Québec et la Fédération interprofessionnelle de la santé du Québec (FIQ) viennent pourtant de s’entendre sur un nouveau contrat de travail d’une durée de trois ans qui sera en vigueur jusqu’au 31 mars 2023 ; il a été entériné au terme de plus de 18 mois de négociations.

« Nous, on pensait, avec les négociations qu’on a faites et la nouvelle convention avec la FIQ, que ça règlerait le problème, mais ç’a réglé seulement une partie du problème », a admis M. Legault.

Le ministre du Travail, Jean Boulet, a indiqué mercredi qu’il est toujours possible de négocier des ententes avec les syndicats malgré la signature d’un contrat de travail. Ce à quoi la présidente de la FIQ, Nancy Bédard, s’est dite ouverte lors d’une entrevue.

« S’il est sérieux et qu’il connaît bien [les raisons] pourquoi les gens sont partis, bien la raison première c’est le temps supplémentaire obligatoire (TSO) et la non-capacité de savoir que tu peux quitter après ton quart de travail […] Je me serais attendue qu’il les nomme aujourd’hui », a-t-elle expliqué. Mme Bédard salue néanmoins l’ouverture du premier ministre à trouver des solutions pour freiner l’exode.

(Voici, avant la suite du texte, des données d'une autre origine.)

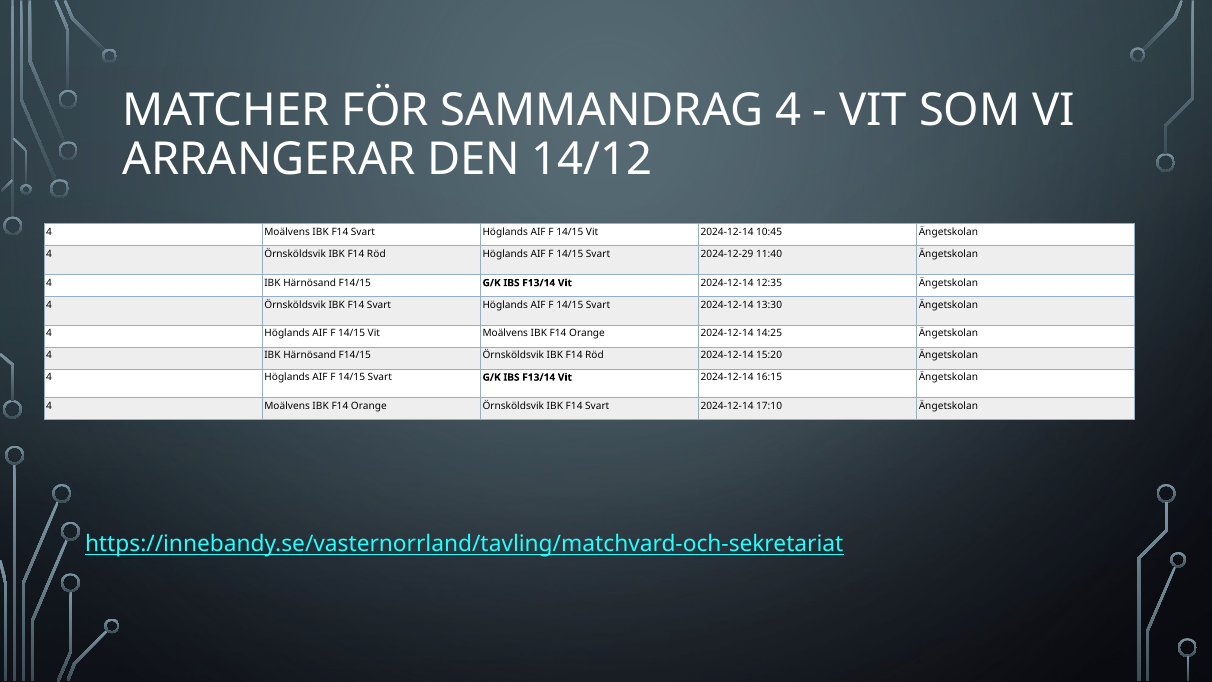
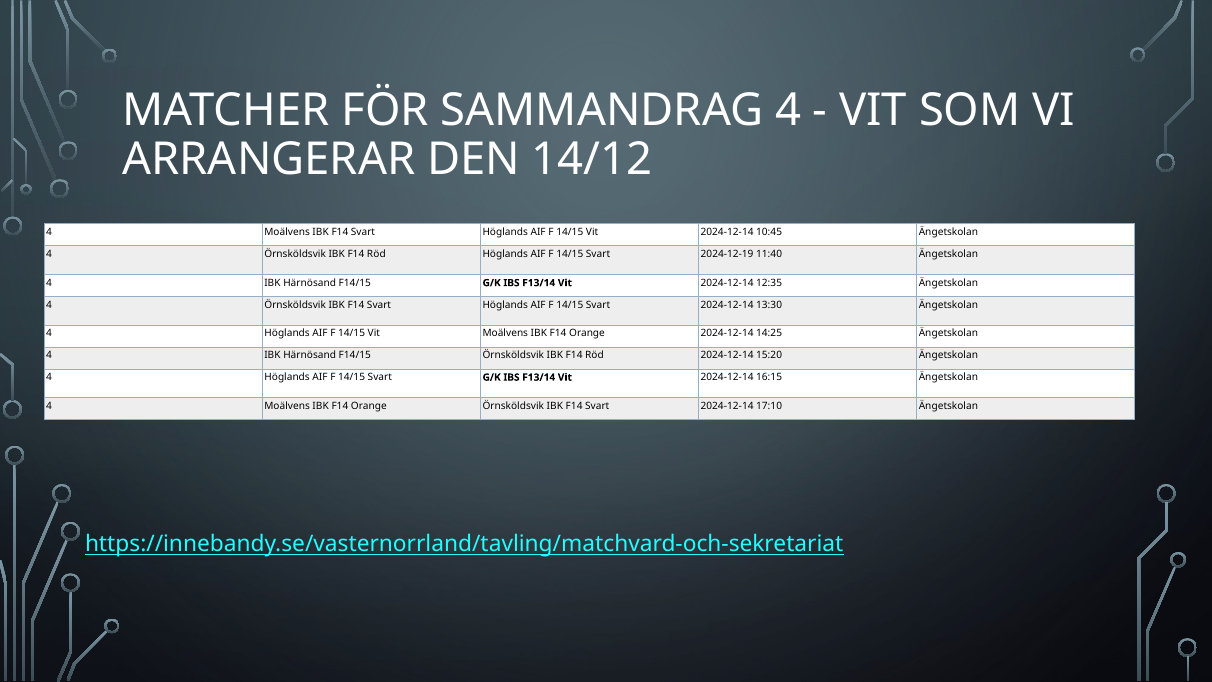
2024-12-29: 2024-12-29 -> 2024-12-19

« Le premier ministre vient d’avoir un éveil, ç’a été beaucoup trop long […], mais je me dis qu’il faut tout prendre. Mais, de son pouvoir il peut dire à son ministère et ses [établissements] de bâtir des conditions de travail qui soient les mêmes que dans le privé. Ça va prendre une demi-journée, on a notre liste ça fait longtemps. On sait c’est quoi les conditions dans le privé », a-t-elle ajouté.

La Fédération de la santé et des services sociaux (FSSS-CSN) et la Fédération de la Santé du Québec (FSQ-CSQ) demandent aussi au gouvernement d’agir « pour une meilleure conciliation travail-famille, pour mettre fin au TSO, pour contrer la surcharge de travail et pour agir sur l’instabilité des postes et des horaires ».

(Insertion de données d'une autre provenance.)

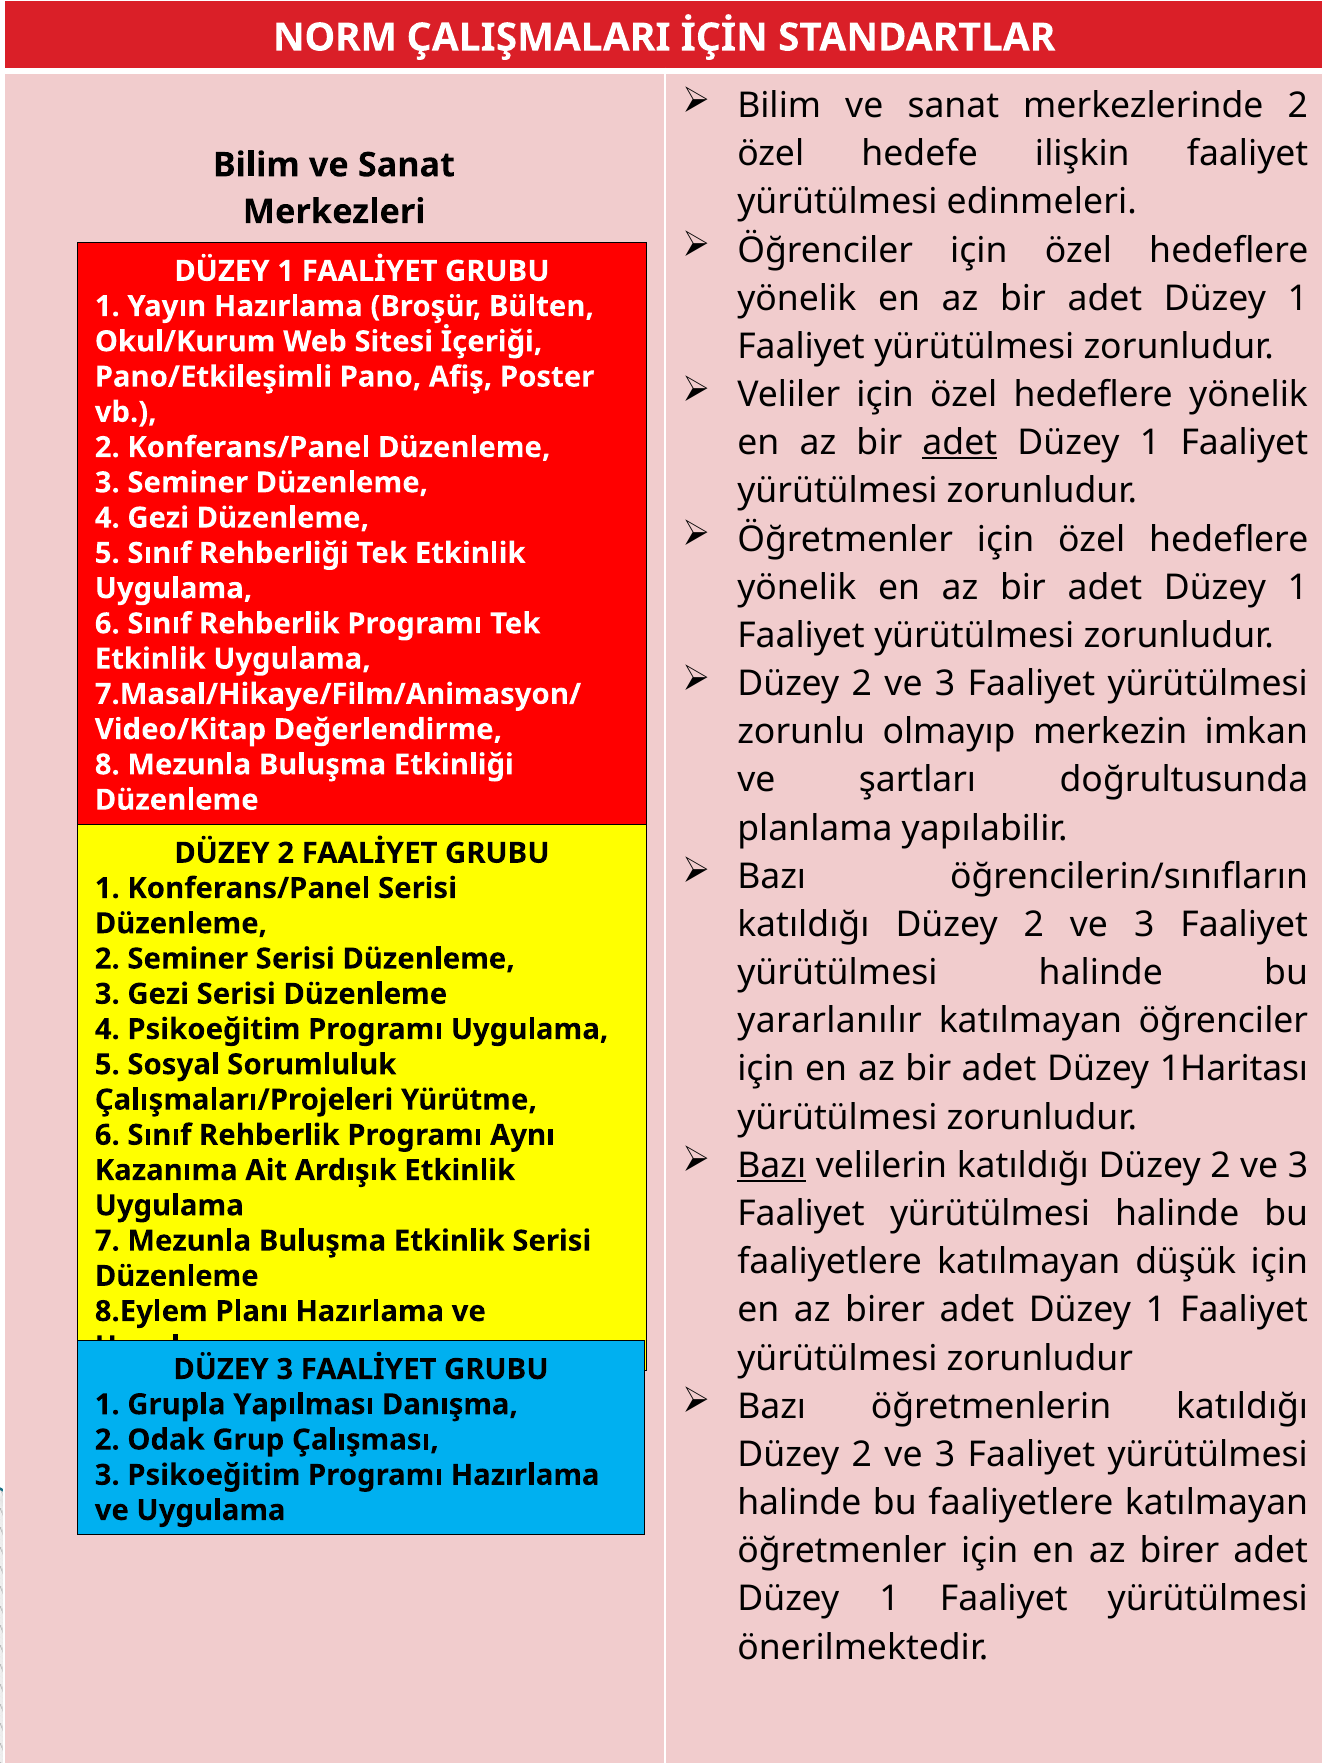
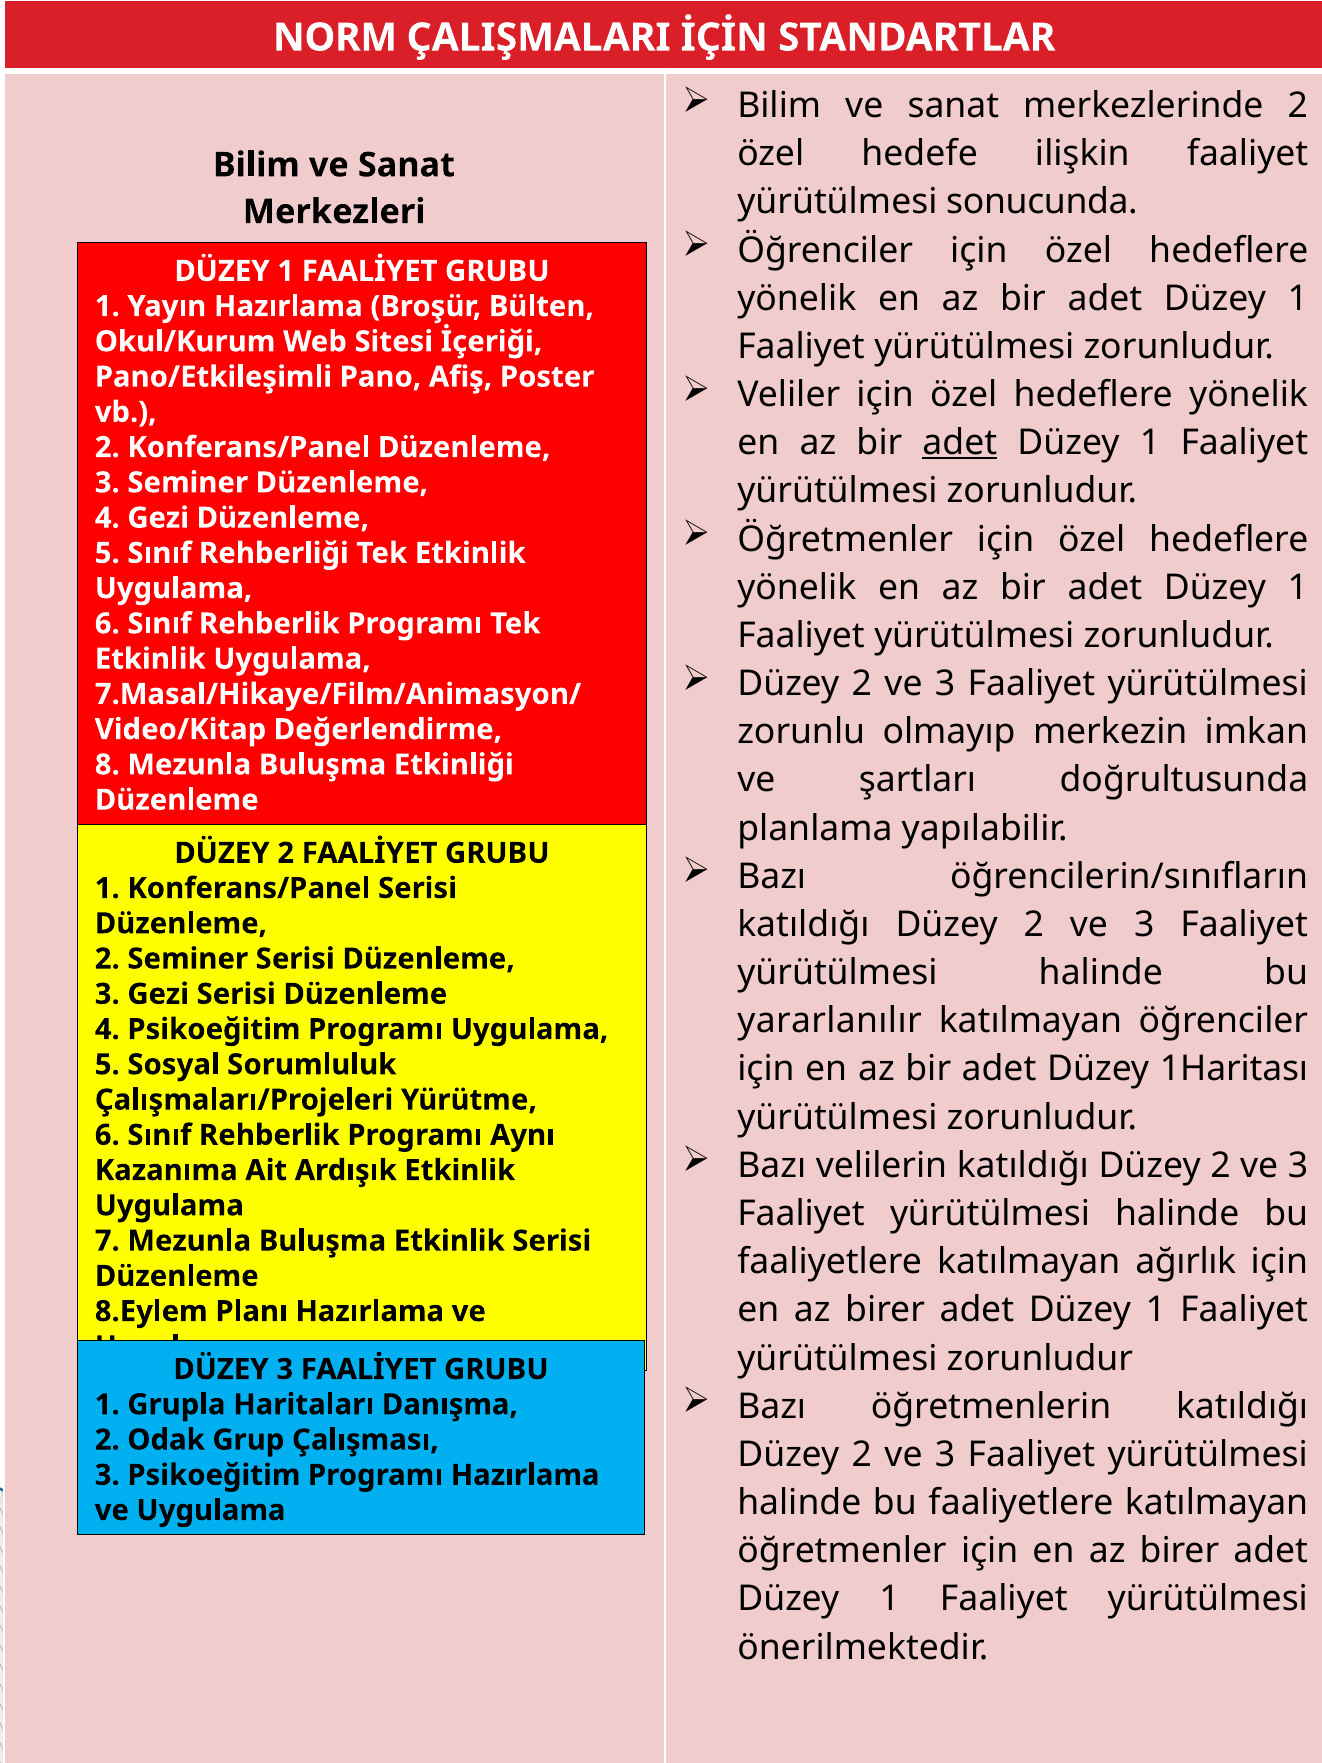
edinmeleri: edinmeleri -> sonucunda
Bazı at (772, 1165) underline: present -> none
düşük: düşük -> ağırlık
Yapılması: Yapılması -> Haritaları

Au Salon bleu, le ministre de la Santé, Christian Dubé, a affirmé qu’avec l’entente conclue avec la FIQ, « on va avoir une diminution du TSO, on va avoir une diminution des agences de placement. »

Des incitatifs à venir

Le gouvernement présentera au cours des prochains jours une série d’incitatifs pour recruter et attirer des infirmières dans le réseau. M. Legault a évoqué des bonis à l’entrée pour quelqu’un qui reviendrait dans le réseau et le maintien de la pension d’une infirmière à la retraite malgré un retour un travail. « Certains vont dire, c’est comme deux salaires, mais en même temps, c’est tellement urgent », a-t-il dit.

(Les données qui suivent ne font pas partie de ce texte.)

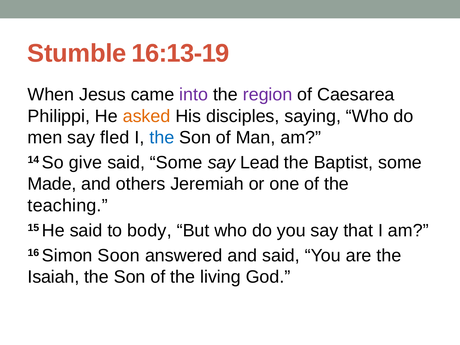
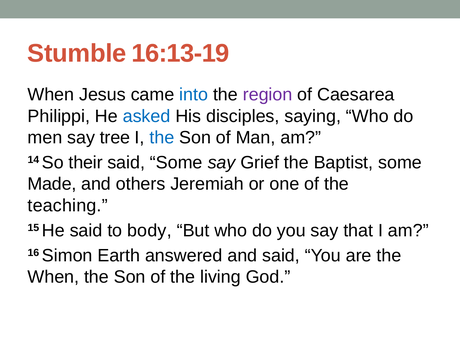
into colour: purple -> blue
asked colour: orange -> blue
fled: fled -> tree
give: give -> their
Lead: Lead -> Grief
Soon: Soon -> Earth
Isaiah at (53, 277): Isaiah -> When
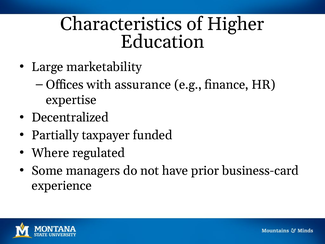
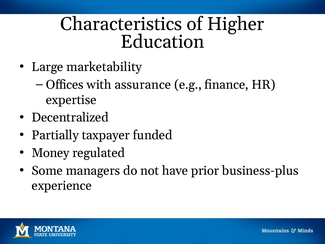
Where: Where -> Money
business-card: business-card -> business-plus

Le premier ministre a aussi mentionné la possibilité d’augmenter les primes COVID en place. Selon lui, la solution passe aussi par une réorganisation des services. Au sujet des projets ratios, M. Legault a affirmé qu’il avait accepté, dans sa négociation avec la FIQ, d’ajouter des projets de la sorte, mais que plusieurs postes ne sont toujours pas comblés.

La situation dans les hôpitaux du Québec, après 18 mois de pandémie, est « trop urgente », selon M. Legault. Mardi, le ministre Dubé a affirmé que des ruptures de services et des activités de délestage sont en vue pour l’automne devant l’ampleur du problème.